Su diagnóstico,
señora, puede ser correcto o no. La verdad, a pocos le interesa y a
nadie importa.
El país
no la tiene como presidenta para escuchar su análisis
autoexculpatorio sino para que tome decisiones correctas. Su gestión -continuación de la de su extinto esposo, que usted mismo sostiene como una
unidad- enfrenta el problema del aislamiento externo desde el comienzo. De
hecho, era el principal problema de la agenda argentina al comenzar el período kirchnerista, allá por el 2003.
Cuando su marido y usted decidieron
postularse, conocían eso.
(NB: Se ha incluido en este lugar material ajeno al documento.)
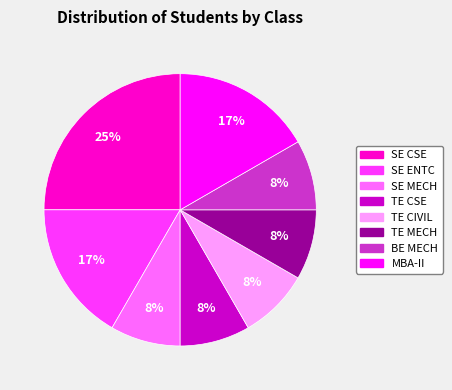

Is there any slice that represents more than half of the pie?

No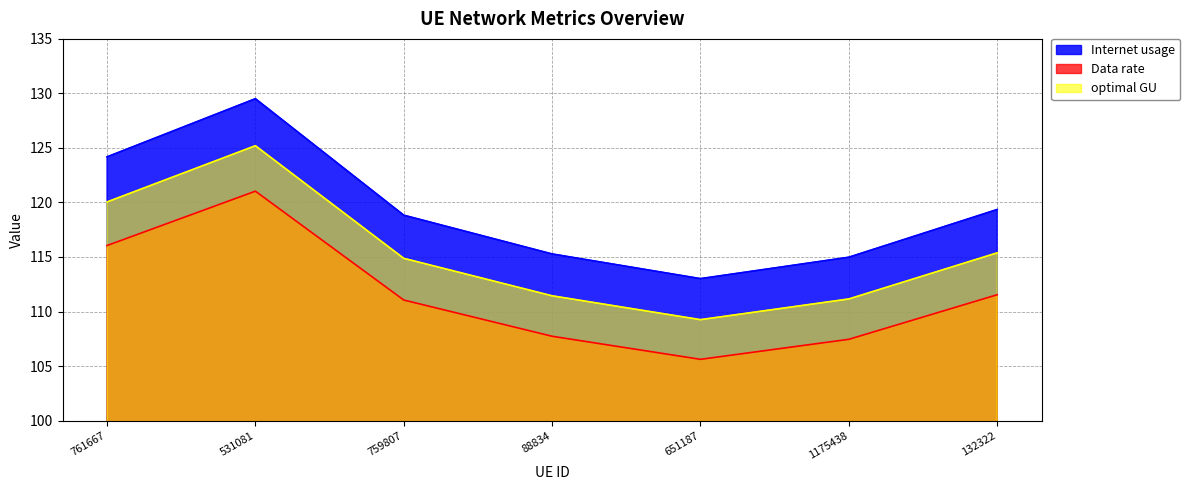

The value of Data rate at 761667 is 116.0. True or false?

True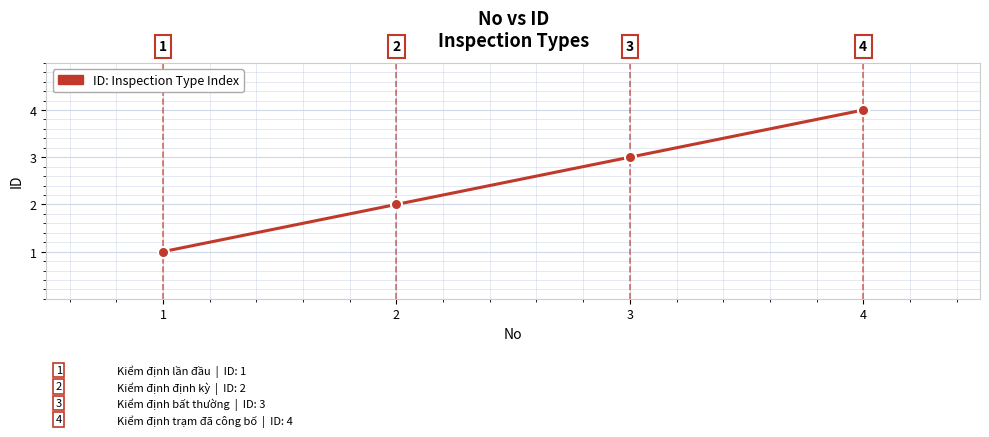

The value at 2 is 2. True or false?

True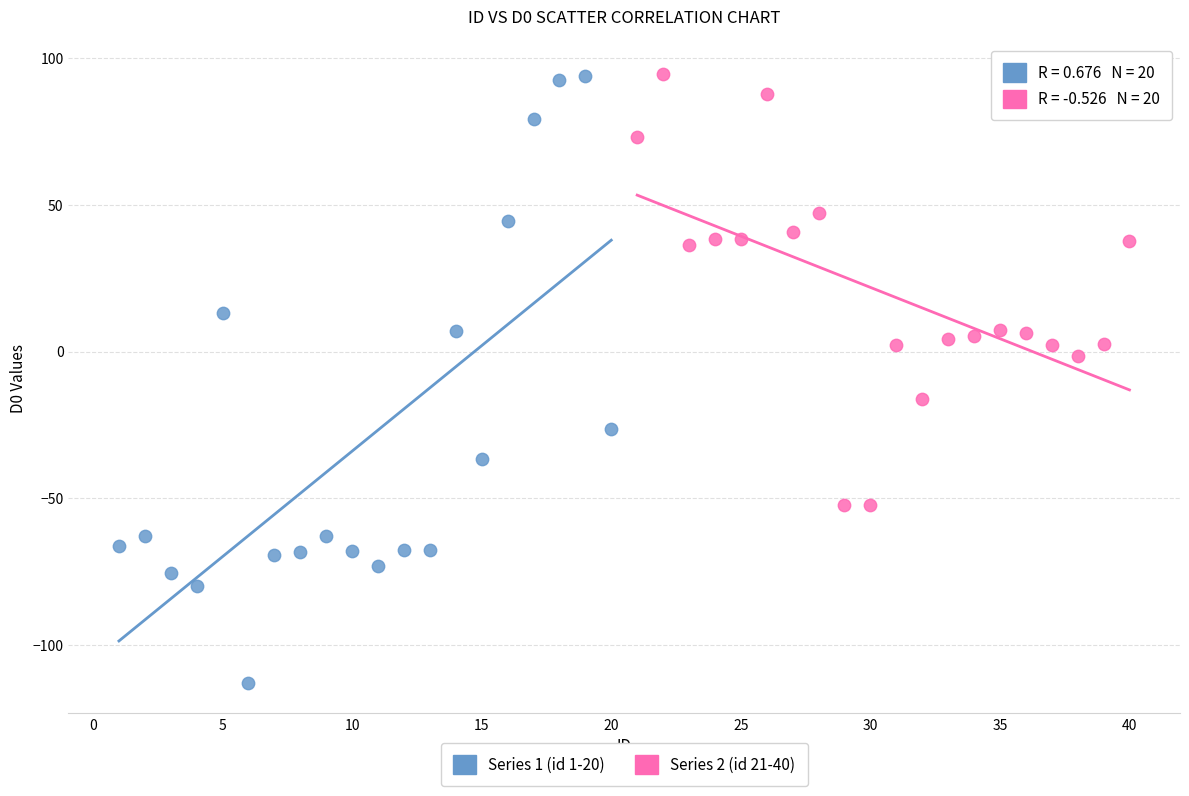

Which series reaches the minimum Y coordinate?

Series 1 (id 1-20)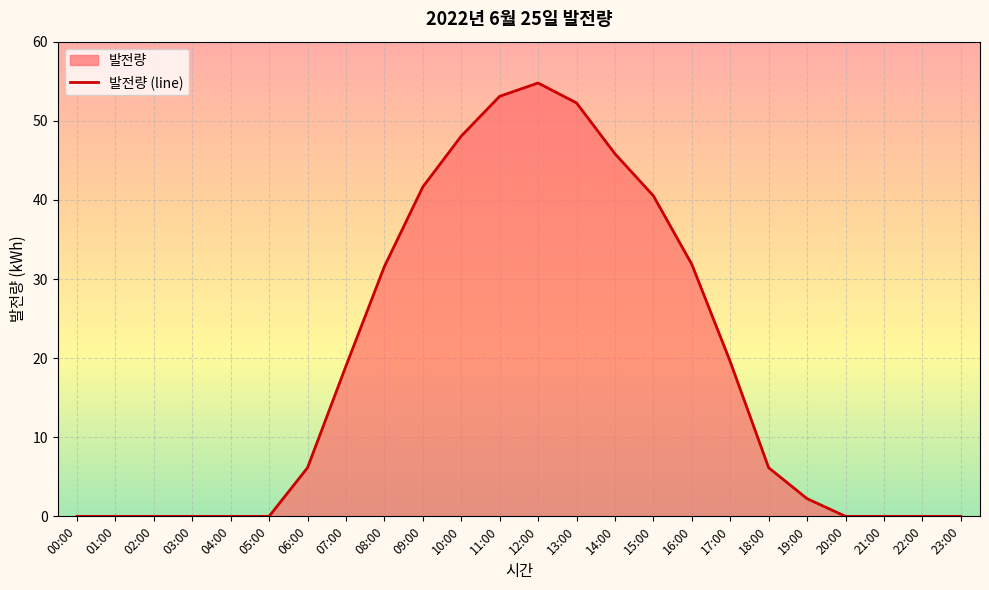

How many series are shown in this chart?

1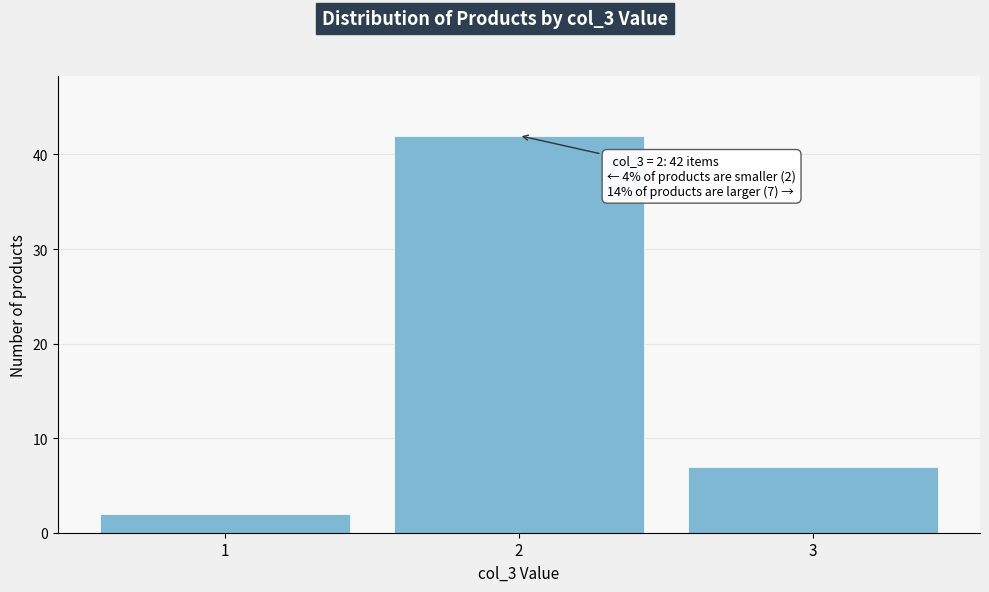

Reading left to right, what are all the values shown in this chart?

2	42	7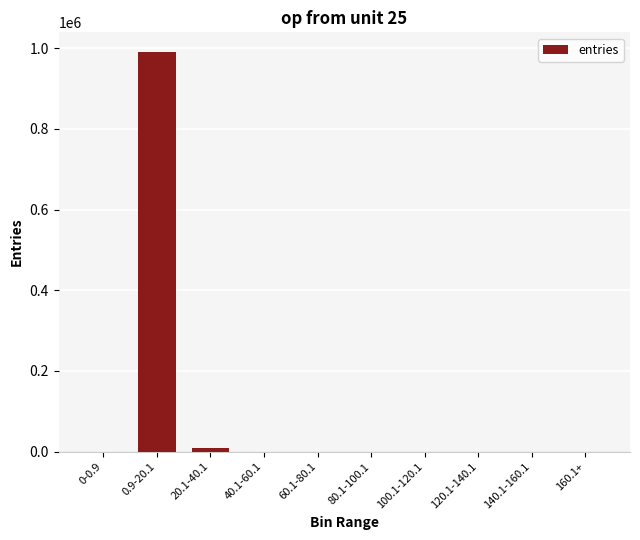

How many data points does each series have?

10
Y eligieron el peor de los caminos.
Pretender descargar su incapacidad de gestión imputando los problemas a los gobiernos anteriores, a esta
altura y luego de haber pasado más de una década con la mayor concentración
de poder en la figura presidencial de toda nuestra historia y haber disfrutado
de las mejores condiciones internacionales de las que se tenga memoria, resulta
agraviante para la inteligencia de los argentinos.
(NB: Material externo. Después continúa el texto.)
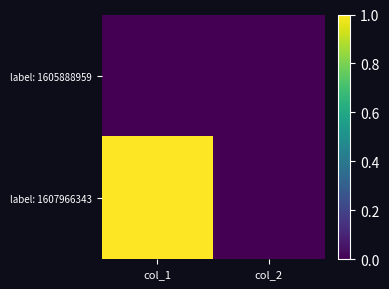

At how many categories does at least one series exceed 0?

1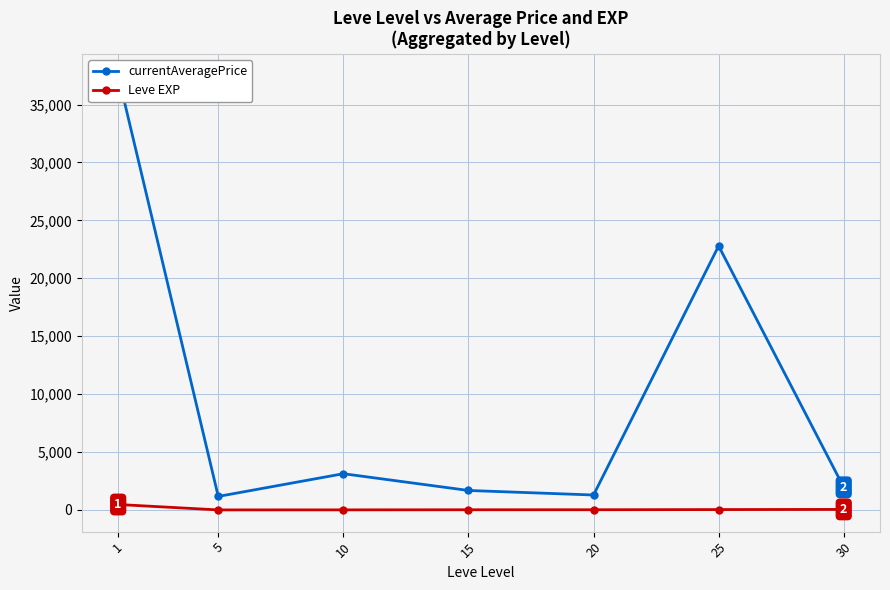

True or false: currentAveragePrice and Leve EXP cross at least once.

False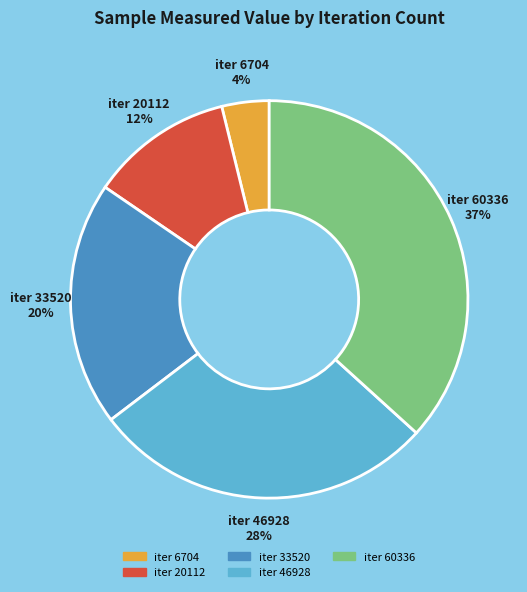

Is there a majority slice in this chart?

No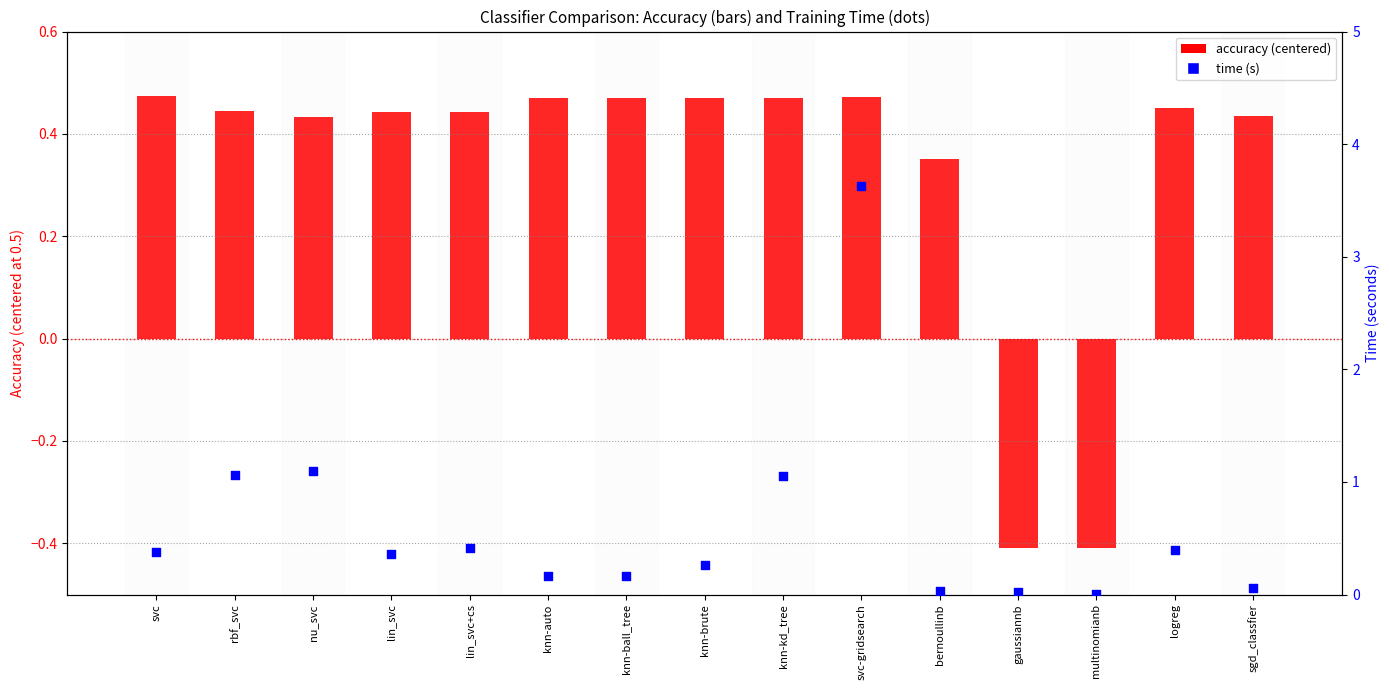

At which category is the sum across all series the highest?

svc-gridsearch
¿Que el mundo es injusto? ¡Aleluya!
¿Que existen poderes concentrados que detentan una hegemonía endiablada? ¡Descubrió
la pólvora! ¿Es la presidenta argentina la que va a cambiar estas reglas de
juego del mundo, que no han podido cambiar hasta ahora los países más desarrollados de la tierra? Sólo
imaginarlo causa risa.
No son diagnósticos
lo que se espera de su palabra, sino gestión.
Y en el tema de la vinculación con el mundo luego de la declaración
de default en la crisis de cambio de siglo su gestión
ha sido patética. Sólo falta que culpe de su incapacidad a Rivadavia por haber contraído el préstamo con la Baring Brothers, en 1824.
El horizonte próximo
ha agregado una fortísima dosis de incertidumbre a la que ya teníamos como consecuencia de las irresponsables decisiones impulsadas
desde el 2005. El ahogo externo se acentuará,
lo que incrementará
el precio de la divisa, reducirá el salario, profundizará la recesión, aumentará
la desocupación
y hará
más vulnerable al país y a su economía.
Todo eso no es responsabilidad de Alfonsín, de Menem, o de De la Rúa,
sino de la gestión que hace más de una década tiene las riendas exclusivas y totales del Estado. El país es uno, como lo es su historia, y a quienes les toca enfrentar
los problemas de cada momento se les exige que los resuelvan, no que se
entretengan elaborando relatos calenturientos sobre lo que hicieron quienes les
tocó
antes, mientras los problemas se agigantan. Como
ahora.
Desde esta columna hemos dicho, no ahora
sino ya desde el 2005, que el país debía normalizar su situación externa
totalmente y que no podía seguir por el mundo esquivando acreedores, trampeando deudas o
victimizándose como los estafadores seriales cuando quienes nos prestaron
fondos en su momento pretenden cobrarlos. El tiempo de culpar al
"imperialismo" de la incapacidad propia pertenece a la historia, y
hoy sólo un par de países en el mundo actúan con este nivel
de irresponsabilidad.
También
dijimos que era altamente improbable que los jueces norteamericanos resolvieran
no aplicar la ley vigente, a la que la Argentina se sometió expresamente y que era mejor realizar un arreglo, el mejor que
fuera posible, antes que enfrentar el inexorable camino hacia un nuevo default.
Pero privó
el capricho. Hoy estamos en el peor escenario.
La verdad, y como también lo hemos sostenido, ésto no tiene
remedio con esta gestión. Las cosas no pueden mejorar, sólo
empeorarse. Aún sabiendo que no es políticamente
correcto pedir una renuncia, cada vez está más claro que sólo un cambio total del equipo de gestión,
incluyendo la presidenta, puede cambiar la historia sin hundirnos aún más en un pantano del que resultará también cada vez más difícil salir.